Of course, there can be lines without much personality at all, that aren’t writing and that lack feeling. My printmaking instructor challenged me to move beyond my first pieces, which I had called “squiggles,” implying a purposelessness worse than “scribbles.” To go forward, I needed to work to put meaning into the lines. For a while I experimented with almost-text, or “asemic writing,” which is the art term for something that looks like writing but isn’t. (Or, as I like to think of it, maybe it was once readable, or is readable by someone not you.) Aesthetically, I was fond of these pieces, but I felt as if I was making pretty backgrounds to support the enigmatic asemic writing. How could I keep the line-work from overshadowing the emotion I had designed it to express?

I had an epiphany.

For the entire class, I had assumed that I was interested in lines because they remind me of writing systems (case in point: this blog). As it turns out, it’s the other way around. I’ve become interested in writing systems because I relate to the line. This explained why I was having trouble expressing myself. I don’t conceive of myself as writing, but as line. A line’s bends and angles and overlaps and clusters have an emotional and visceral implication for me.

I don’t mean this abstractly. I think the brain has a topological sense of the figure it’s attached to: the limbs and digits, and where each of these connects. A standing stick figure is instantly recognizable as human. Many human motions are most easily conceived of as a shift in the skeletal posture, and after all, a skeleton is in many ways an assemblage of lines.

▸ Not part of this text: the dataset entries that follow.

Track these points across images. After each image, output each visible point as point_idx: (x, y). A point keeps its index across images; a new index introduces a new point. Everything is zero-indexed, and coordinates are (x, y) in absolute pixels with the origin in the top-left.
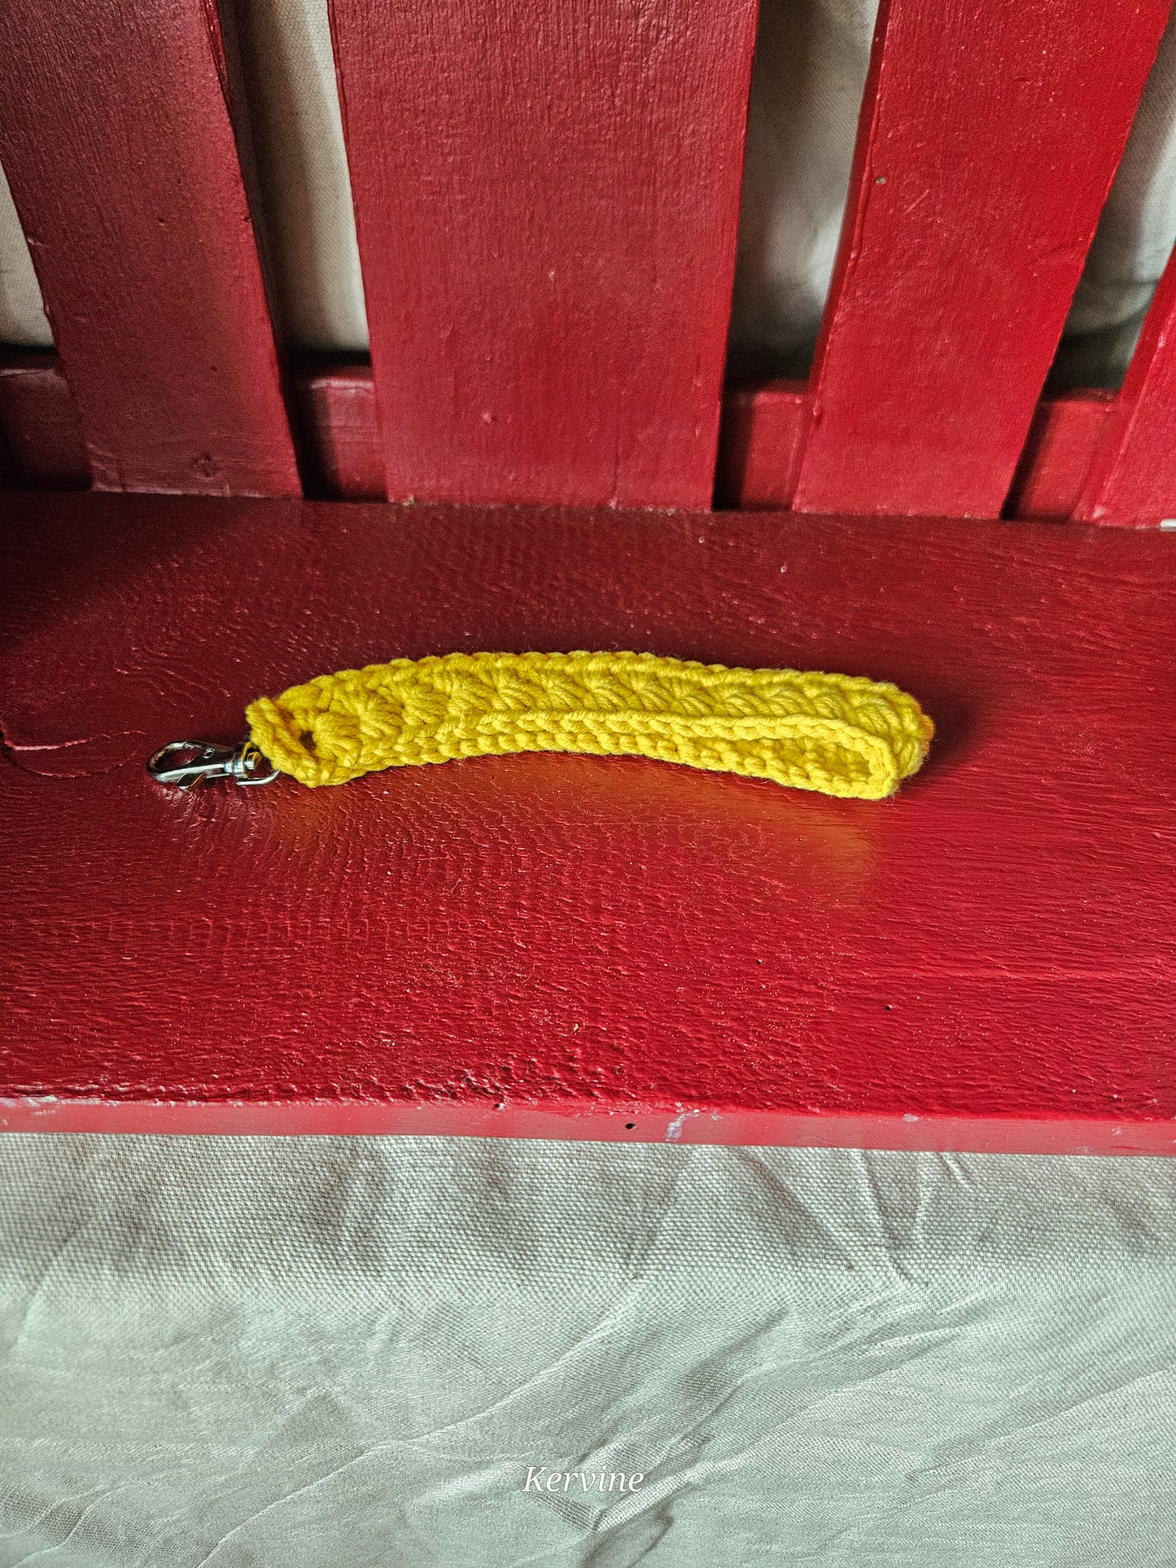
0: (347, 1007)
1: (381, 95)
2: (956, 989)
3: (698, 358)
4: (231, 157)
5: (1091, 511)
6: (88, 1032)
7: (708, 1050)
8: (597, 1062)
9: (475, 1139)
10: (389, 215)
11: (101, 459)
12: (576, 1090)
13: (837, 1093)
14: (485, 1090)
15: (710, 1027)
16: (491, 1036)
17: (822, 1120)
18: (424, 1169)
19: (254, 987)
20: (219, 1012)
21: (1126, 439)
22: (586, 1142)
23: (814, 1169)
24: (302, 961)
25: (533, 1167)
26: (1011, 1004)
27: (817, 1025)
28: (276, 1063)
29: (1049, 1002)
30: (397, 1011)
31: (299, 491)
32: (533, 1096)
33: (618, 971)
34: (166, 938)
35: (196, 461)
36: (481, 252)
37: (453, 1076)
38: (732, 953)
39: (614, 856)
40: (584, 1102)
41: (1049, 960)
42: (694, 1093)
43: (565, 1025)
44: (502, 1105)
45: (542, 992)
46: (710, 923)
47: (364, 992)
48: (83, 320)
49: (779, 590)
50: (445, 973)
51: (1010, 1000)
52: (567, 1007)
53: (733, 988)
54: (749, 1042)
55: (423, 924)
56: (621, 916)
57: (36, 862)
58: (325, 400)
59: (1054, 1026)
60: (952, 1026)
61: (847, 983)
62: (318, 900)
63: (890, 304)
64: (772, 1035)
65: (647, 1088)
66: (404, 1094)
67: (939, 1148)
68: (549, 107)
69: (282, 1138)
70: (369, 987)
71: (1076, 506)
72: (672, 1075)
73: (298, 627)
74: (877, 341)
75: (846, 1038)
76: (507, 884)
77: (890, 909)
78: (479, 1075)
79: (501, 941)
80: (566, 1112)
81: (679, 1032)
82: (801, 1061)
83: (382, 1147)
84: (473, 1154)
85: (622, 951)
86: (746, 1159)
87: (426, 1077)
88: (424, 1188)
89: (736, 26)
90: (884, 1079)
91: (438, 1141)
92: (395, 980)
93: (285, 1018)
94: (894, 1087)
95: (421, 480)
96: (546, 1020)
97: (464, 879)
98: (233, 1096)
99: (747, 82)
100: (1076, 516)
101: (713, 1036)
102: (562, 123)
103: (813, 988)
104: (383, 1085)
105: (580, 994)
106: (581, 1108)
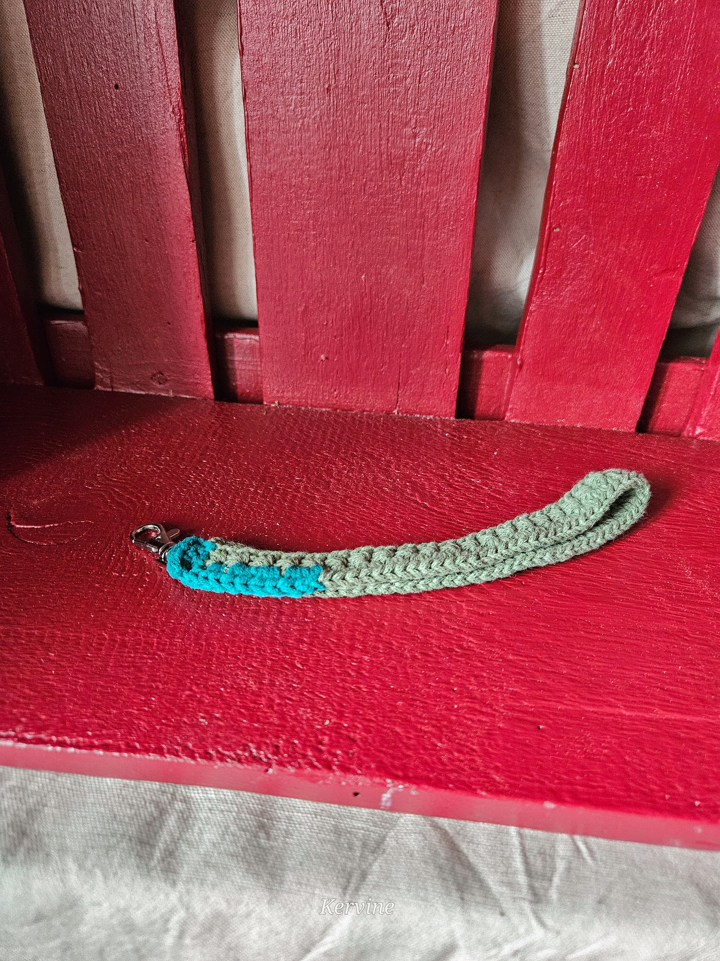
0: (181, 696)
1: (271, 177)
2: (587, 719)
3: (448, 327)
4: (187, 208)
5: (694, 429)
6: (17, 698)
7: (413, 745)
8: (338, 747)
9: (254, 794)
10: (272, 241)
11: (101, 372)
12: (320, 764)
13: (499, 783)
14: (261, 759)
15: (416, 729)
16: (271, 724)
17: (488, 801)
18: (217, 812)
19: (125, 679)
20: (100, 692)
21: (714, 386)
22: (328, 804)
23: (483, 839)
24: (159, 665)
25: (289, 819)
26: (625, 732)
27: (489, 735)
28: (129, 729)
29: (652, 733)
30: (213, 702)
31: (212, 396)
32: (292, 766)
33: (360, 688)
34: (78, 644)
35: (154, 375)
36: (323, 263)
37: (241, 747)
38: (437, 682)
39: (367, 615)
40: (325, 772)
41: (653, 705)
42: (400, 773)
43: (320, 720)
44: (271, 771)
45: (309, 698)
46: (425, 661)
47: (194, 688)
48: (99, 294)
49: (491, 465)
50: (248, 681)
51: (626, 730)
52: (323, 708)
53: (435, 706)
54: (441, 742)
55: (240, 648)
56: (367, 653)
57: (11, 591)
58: (232, 345)
59: (655, 749)
60: (582, 744)
61: (512, 709)
62: (176, 628)
63: (563, 300)
64: (458, 739)
65: (368, 768)
66: (207, 756)
67: (572, 832)
68: (365, 185)
69: (128, 782)
70: (197, 685)
71: (684, 426)
72: (387, 760)
73: (197, 468)
74: (556, 321)
75: (509, 745)
76: (296, 627)
77: (545, 662)
78: (258, 748)
79: (287, 663)
80: (312, 779)
81: (396, 732)
82: (477, 758)
83: (193, 795)
84: (251, 805)
85: (365, 676)
86: (436, 827)
87: (224, 747)
88: (215, 825)
89: (471, 143)
90: (532, 776)
91: (229, 794)
92: (215, 682)
93: (141, 700)
94: (539, 781)
95: (283, 392)
96: (308, 715)
97: (269, 622)
98: (98, 747)
99: (477, 173)
100: (685, 433)
101: (418, 736)
102: (371, 194)
103: (489, 710)
104: (195, 749)
105: (333, 700)
106: (324, 778)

While I believe we all have this line-sense of ourselves, I think for me it is my primary sense of physical being. When I see people with a lot of muscle or a lot of fat, I can’t immediately comprehend how they can associate it with their body. Sure it’s covered by skin, which usually defines the body’s outer boundary, but do they truly feel it to be a part of them? I realized that people must have all variety of muscle-senses, fat-senses, mind-senses, bone-senses, hair-senses, and digestive-senses of their bodies that might be the most prominent. Presumably, in a healthy person, these senses would balance and accord more or less with the actualities of human anatomy. But who among us has achieved perfect concord between the body and mind?

Instead of paper stencils or carved wood, I began to use string to make my designs. Inking the string inevitably caused it to clump up and stick to itself. Though this annoyed me at first, I found that these patterns resonated with me, the dense areas connected by a thin strand where I had pulled a clump apart. I started knotting the string into human figures—a clump for the head, the torso, each limb, and the groin—which became disfigured in in the process of inking. Joints were lost; unnatural ones appeared... Lines, which I felt my body was composed of, tortured into a crude semblance of body. The line, how we manifest thought as word, clotted and distended. A body of line, failing in its attempt to assume mass. The line-figures represented a state of being both physical and mental. A gesture wholly alive, and dying.

Visual art, because it has no concrete interpretation, has always unnerved me. Besides there being no set interpretation, there are also no set guidelines for reaching an interpretation. I'm not saying that you have to make art to understand it, and I'm definitely not saying that I understand art now. I will say that imagining a piece of artwork as a body like but unlike your own—and giving in to the psychological and physical sensations of that imagination—is one way of understanding. After manipulating line, I have a much deeper awareness of my physical self my unease at occupying a place in the world. Perhaps I can use this knowledge to move beyond my line-sense, into multiple dimensions, into a more kaleidoscopic experience of inhabiting space.